→ **Activity**
As soon as the line containing "nose: (172, 666)" appears, copy it and every following line word for word until the records end.

→ **Body or hand keypoint data**
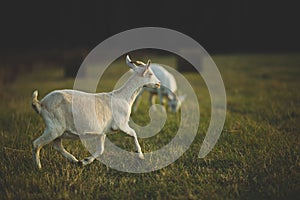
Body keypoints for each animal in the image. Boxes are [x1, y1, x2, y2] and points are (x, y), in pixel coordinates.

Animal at [31, 55, 161, 169]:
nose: (159, 83)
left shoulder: (102, 131)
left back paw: (75, 160)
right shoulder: (121, 124)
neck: (123, 97)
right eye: (150, 73)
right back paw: (38, 167)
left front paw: (85, 161)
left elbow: (101, 150)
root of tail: (41, 104)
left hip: (58, 130)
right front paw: (141, 156)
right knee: (36, 144)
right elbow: (134, 133)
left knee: (57, 145)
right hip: (54, 127)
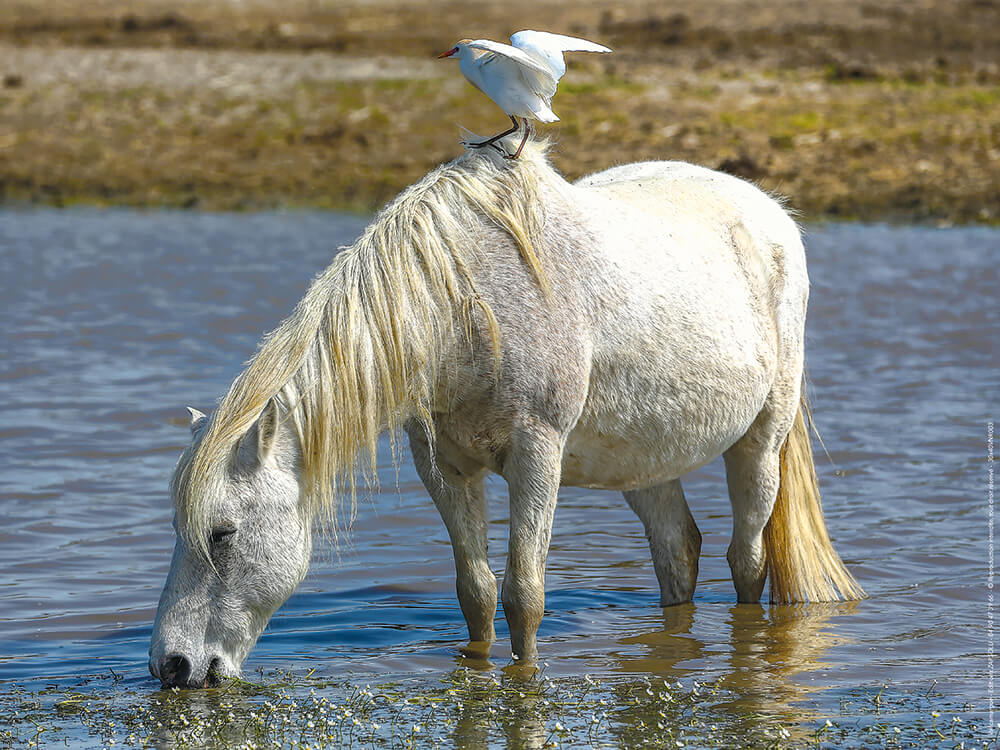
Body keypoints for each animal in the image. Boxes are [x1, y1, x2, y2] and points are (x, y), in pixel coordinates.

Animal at [149, 137, 864, 688]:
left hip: (760, 443)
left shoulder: (535, 454)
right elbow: (477, 591)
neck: (466, 305)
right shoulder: (445, 467)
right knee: (677, 552)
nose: (172, 666)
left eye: (222, 534)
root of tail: (771, 212)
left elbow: (524, 595)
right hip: (645, 463)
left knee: (747, 562)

→ **Solution below**
nose: (172, 666)
left eye: (222, 534)
root of tail: (771, 212)
left elbow: (524, 595)
right hip: (645, 463)
left knee: (747, 562)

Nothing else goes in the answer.